You can also go straight to your nearest hospital emergency department and tell them how you're feeling. They see this every day, they don't judge, and they will help.

Reaching out when you feel this low isn't weakness — it's the bravest thing shame will ever watch you do. And things genuinely do get better with the right help.

Sources and further reading

  • Beyond Blue — Men's mental health — why men stay silent, and what helps. beyondblue.org.au
  • MensLine Australia — counselling for men, 24/7, phone and online chat. mensline.org.au
  • Black Dog Institute — evidence-based resources, self-tests and tools for men's mental health. blackdoginstitute.org.au
  • Healthdirect — Mental Health Treatment Plans — how the Medicare pathway to a psychologist works. healthdirect.gov.au
  • Medicare Mental Health — find free and low-cost services near you. medicarementalhealth.gov.au
Not sure how to actually get help? A GP can set you up with a Mental Health Care Plan — most of the cost of seeing a psychologist, covered by Medicare. Here's exactly how.

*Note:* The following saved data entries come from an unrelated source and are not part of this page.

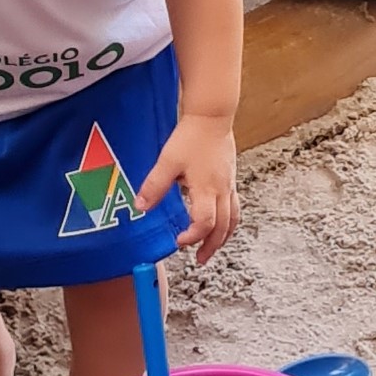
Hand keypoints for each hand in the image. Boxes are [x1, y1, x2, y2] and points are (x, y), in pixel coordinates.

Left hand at [136, 113, 238, 262]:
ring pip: (232, 219)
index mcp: (206, 189)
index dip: (193, 236)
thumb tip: (141, 207)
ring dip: (223, 237)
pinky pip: (234, 207)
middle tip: (200, 259)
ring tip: (212, 248)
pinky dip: (228, 222)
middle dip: (211, 246)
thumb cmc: (191, 137)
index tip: (179, 240)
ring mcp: (229, 185)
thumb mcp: (167, 161)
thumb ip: (154, 185)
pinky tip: (220, 223)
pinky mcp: (231, 179)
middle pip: (223, 228)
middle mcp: (222, 190)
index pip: (205, 223)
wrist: (212, 116)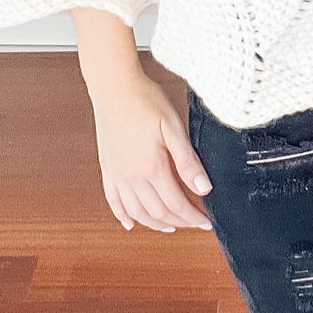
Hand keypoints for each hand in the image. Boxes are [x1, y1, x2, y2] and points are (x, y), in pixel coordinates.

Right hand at [92, 73, 214, 234]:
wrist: (114, 86)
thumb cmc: (144, 100)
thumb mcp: (174, 128)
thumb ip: (188, 161)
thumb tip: (203, 188)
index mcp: (151, 167)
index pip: (177, 204)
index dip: (194, 218)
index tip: (206, 222)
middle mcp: (132, 176)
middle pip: (158, 212)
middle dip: (179, 222)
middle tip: (194, 223)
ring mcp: (117, 174)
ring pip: (136, 212)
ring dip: (154, 224)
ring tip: (170, 227)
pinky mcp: (107, 168)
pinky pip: (113, 201)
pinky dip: (122, 216)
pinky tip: (130, 223)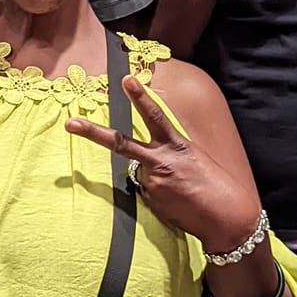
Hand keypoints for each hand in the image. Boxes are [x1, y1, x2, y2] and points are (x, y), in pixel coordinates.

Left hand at [65, 72, 261, 250]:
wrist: (226, 218)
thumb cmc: (216, 187)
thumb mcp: (194, 159)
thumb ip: (169, 153)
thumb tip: (148, 161)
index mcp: (177, 146)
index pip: (154, 115)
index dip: (140, 96)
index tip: (126, 79)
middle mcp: (161, 161)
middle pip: (120, 143)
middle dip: (92, 133)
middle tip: (70, 123)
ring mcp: (152, 182)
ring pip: (138, 171)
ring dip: (153, 176)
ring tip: (179, 189)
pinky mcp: (149, 200)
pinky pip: (145, 191)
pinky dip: (156, 193)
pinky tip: (175, 201)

Last reviewed: June 2026 by B. Faulds. We re-check every page, link and phone number at least every six months.

Questions blokes ask

what's the difference between shame and guilt

Guilt says "I did something bad" — it's about an action, and you can fix or learn from it. Shame says "I am bad" — it attacks who you are, and it's the one that makes blokes go quiet, drink more and pull away from people. Knowing the difference matters: guilt can be useful, shame mostly just lies to you. If shame's running your life, a psychologist can help you take it apart — start with your GP.

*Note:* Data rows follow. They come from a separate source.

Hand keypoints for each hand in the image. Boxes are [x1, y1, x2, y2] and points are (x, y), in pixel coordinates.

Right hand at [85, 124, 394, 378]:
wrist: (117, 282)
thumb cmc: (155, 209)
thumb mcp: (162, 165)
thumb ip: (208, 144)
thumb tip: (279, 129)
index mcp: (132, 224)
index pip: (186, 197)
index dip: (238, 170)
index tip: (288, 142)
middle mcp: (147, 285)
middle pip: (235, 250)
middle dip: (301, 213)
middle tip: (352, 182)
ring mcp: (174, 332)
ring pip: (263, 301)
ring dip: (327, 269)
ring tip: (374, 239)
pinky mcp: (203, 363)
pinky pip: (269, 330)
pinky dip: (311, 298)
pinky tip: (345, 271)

why can't i talk about my problems like other people seem to

Most Aussie blokes were trained early — toughen up, don't whinge, sort yourself out — so by adulthood, opening up feels physically hard, like the words won't come. That's not a personal defect, it's conditioning, and conditioning can be undone with practice. Start small: one trusted mate, one honest sentence. Or practise on a stranger first — MensLine (1300 78 99 78) exists exactly for blokes who find this stuff hard.

i'm too embarrassed to see anyone about my mental health

That embarrassment is shame doing its job — keeping you isolated so it can keep running the show. Here's the thing: GPs and counsellors talk about this stuff all day, every day, and there is nothing you can bring them that they haven't heard. You don't even have to start face-to-face — MensLine (1300 78 99 78) is anonymous, free and 24/7. Walking in embarrassed and walking out lighter is a trade most blokes say was worth it.

why do i feel ashamed even when i haven't done anything wrong

Shame doesn't need evidence — it often gets wired in early, from a tough childhood, bullying, or growing up feeling not good enough, and then it fires off in adulthood without a real trigger. That kind of background shame isn't truth, it's an old injury, and it responds well to therapy. A GP can set you up with a mental health care plan and a psychologist who works on exactly this.

do other blokes feel like frauds too or is it just me

It's definitely not just you — feeling like a fraud who's about to be found out is one of the most common things men quietly carry, including blokes who look bulletproof from the outside. The cruel trick is everyone thinks they're the only one, so nobody says it. Saying it out loud to someone you trust takes most of its power away. If it's wearing you down, MensLine (1300 78 99 78) is a good place to say it first.